*** Excerpted passage
Laura Creighton, the addled philosopher here. :-) 
What Steve says is very true. Moreover, I am prepared to prove it.
for those of you who are reading this in net.religion, Russell
Anderson has presented a lovely intorduction to the Patristic
period and has begun to show how Christianity has been influenced
by Greek philosophy. I am going to do one further and discuss
how more modern philosophy has influenced both science and
religion. 

What prompted me to do this was the Fundamental statements in the
article "can Creationists contribute to Science". they are pretty
good postulates to believe in, but you don't have to. In 
particular, the British Empiricists *didn't* believe in them.
They got an awful lot of science done. Therefore, these
postulates do not adequately describe science. 

Now these postulates can be traced back to Descartes. (Actually
you can trace them further, but I want to start with Descartes
so that is where I am going to start). Then I am going to
present an Empirical viewpoint. Finally I am going to present
Hegel (a rationalist) an Kierkegaard (and existentialist).
******
List every person the post above mentions by name.
*** Entries provided
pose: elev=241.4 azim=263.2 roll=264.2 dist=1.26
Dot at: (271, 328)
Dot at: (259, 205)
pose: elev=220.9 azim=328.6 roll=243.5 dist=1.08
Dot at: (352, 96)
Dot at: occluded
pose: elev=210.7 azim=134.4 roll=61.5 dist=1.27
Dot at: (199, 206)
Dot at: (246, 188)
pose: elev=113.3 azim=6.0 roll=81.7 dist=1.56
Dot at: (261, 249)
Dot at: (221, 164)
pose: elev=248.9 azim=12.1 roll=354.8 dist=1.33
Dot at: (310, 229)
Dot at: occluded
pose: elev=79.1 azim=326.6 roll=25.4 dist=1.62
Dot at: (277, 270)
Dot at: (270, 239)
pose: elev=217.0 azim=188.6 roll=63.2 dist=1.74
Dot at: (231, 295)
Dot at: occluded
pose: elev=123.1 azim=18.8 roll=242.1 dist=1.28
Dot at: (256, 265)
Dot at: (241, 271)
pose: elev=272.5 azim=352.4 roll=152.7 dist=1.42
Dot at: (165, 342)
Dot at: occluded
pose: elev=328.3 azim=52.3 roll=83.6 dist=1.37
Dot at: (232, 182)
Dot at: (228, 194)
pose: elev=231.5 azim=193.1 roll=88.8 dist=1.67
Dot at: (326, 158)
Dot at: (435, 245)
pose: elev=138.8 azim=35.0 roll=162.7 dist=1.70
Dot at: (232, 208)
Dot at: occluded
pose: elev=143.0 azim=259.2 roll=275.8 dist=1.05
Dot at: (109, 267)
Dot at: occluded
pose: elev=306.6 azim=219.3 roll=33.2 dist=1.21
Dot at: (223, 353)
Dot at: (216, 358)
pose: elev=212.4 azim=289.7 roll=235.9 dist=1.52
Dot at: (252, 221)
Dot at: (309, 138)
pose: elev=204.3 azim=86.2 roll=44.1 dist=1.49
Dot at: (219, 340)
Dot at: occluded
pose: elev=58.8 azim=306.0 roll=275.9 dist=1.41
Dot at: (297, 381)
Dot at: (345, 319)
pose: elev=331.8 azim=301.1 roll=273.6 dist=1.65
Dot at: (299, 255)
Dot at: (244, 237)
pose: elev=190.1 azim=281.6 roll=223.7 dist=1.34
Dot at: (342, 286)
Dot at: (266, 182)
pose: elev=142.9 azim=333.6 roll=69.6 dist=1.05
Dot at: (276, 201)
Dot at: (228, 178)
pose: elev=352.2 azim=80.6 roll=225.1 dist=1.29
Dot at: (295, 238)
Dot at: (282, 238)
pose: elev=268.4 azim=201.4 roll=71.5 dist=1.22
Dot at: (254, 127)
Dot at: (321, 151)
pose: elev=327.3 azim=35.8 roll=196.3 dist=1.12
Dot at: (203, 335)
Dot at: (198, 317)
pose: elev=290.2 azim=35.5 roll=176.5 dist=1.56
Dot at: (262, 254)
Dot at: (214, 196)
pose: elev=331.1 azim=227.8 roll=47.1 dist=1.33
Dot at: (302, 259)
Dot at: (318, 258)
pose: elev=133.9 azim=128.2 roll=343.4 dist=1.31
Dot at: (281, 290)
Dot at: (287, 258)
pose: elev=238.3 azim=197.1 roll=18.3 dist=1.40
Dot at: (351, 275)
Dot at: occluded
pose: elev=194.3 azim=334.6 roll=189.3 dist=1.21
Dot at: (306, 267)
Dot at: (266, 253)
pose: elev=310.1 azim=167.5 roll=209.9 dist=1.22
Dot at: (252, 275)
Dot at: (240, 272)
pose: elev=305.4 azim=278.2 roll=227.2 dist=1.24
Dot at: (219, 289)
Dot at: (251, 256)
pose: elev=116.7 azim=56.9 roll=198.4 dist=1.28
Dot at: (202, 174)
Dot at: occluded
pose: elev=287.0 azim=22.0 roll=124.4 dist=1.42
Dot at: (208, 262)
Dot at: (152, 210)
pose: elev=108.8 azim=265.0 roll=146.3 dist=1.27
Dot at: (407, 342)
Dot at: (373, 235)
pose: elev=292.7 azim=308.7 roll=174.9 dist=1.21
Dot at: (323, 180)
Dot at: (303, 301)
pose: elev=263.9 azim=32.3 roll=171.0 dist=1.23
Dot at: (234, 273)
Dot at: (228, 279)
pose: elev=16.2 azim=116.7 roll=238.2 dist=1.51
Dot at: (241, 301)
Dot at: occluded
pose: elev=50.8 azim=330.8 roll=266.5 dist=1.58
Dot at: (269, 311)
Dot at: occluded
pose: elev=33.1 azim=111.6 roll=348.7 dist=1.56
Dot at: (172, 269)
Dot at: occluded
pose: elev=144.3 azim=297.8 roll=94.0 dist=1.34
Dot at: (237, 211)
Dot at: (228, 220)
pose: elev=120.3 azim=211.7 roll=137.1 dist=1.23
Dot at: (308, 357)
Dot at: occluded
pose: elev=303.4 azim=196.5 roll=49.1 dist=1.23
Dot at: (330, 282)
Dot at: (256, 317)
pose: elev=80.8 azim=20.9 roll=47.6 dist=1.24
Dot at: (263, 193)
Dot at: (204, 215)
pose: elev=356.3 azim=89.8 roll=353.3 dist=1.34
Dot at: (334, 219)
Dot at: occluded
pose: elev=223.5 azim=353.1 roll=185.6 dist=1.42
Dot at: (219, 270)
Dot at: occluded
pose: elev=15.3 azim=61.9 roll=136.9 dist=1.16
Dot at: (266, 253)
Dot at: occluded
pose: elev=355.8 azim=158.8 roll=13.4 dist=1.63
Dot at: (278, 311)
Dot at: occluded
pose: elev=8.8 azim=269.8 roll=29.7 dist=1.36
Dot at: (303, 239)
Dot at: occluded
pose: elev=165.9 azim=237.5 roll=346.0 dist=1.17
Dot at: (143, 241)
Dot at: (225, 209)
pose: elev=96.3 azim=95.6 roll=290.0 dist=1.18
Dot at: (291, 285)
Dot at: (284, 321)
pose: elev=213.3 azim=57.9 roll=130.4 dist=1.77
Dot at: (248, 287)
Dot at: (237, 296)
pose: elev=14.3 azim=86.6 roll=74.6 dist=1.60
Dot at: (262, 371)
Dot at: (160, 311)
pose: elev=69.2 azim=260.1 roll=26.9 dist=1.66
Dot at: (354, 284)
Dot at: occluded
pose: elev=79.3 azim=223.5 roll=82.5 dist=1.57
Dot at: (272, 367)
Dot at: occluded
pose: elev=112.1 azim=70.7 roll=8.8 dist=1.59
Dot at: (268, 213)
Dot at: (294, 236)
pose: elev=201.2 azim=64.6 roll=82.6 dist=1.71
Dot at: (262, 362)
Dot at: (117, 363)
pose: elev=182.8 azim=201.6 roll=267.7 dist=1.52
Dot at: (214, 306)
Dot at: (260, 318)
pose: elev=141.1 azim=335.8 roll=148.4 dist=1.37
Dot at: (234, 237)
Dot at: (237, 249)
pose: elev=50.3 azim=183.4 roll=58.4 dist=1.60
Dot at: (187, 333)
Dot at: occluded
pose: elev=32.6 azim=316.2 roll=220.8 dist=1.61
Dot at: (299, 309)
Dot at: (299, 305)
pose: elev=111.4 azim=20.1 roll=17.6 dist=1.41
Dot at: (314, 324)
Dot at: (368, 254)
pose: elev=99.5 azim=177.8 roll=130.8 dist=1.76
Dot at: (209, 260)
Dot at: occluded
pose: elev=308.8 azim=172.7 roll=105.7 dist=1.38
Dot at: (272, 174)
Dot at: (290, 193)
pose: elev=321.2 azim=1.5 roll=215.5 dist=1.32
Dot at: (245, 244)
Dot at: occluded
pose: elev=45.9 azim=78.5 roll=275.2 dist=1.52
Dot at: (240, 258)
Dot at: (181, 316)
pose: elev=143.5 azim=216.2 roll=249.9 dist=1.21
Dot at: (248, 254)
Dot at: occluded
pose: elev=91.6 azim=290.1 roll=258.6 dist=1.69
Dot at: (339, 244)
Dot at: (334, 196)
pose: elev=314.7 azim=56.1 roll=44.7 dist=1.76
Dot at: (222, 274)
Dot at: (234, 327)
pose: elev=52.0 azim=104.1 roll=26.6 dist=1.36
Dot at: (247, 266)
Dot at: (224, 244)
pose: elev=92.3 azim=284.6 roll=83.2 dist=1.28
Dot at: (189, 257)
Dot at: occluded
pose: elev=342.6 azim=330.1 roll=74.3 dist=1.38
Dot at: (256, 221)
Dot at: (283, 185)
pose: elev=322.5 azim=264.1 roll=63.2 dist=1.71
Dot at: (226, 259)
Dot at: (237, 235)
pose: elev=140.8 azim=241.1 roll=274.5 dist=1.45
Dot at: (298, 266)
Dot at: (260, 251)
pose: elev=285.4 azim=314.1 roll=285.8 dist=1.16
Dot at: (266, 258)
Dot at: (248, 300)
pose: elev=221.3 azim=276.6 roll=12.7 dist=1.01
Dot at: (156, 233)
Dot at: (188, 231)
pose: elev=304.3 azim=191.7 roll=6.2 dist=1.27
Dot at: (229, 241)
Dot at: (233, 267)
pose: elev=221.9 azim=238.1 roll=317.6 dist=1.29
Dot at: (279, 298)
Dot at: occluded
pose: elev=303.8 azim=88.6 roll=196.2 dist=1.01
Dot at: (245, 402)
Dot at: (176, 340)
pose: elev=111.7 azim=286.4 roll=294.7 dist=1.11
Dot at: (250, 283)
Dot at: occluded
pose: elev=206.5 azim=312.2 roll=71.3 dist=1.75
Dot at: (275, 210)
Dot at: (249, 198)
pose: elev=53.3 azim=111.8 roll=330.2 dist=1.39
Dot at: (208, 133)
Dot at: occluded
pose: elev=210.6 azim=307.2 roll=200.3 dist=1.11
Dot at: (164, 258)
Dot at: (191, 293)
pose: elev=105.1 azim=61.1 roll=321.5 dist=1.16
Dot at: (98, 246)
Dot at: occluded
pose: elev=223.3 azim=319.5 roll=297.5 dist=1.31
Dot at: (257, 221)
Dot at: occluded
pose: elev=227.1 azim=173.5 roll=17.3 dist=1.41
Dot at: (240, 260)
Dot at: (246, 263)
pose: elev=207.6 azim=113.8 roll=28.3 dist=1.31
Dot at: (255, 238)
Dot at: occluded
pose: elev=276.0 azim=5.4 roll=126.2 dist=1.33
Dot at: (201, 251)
******
▶ [Solved problem]
Laura Creighton, Steve, Russell Anderson, Descartes, Hegel, Kierkegaard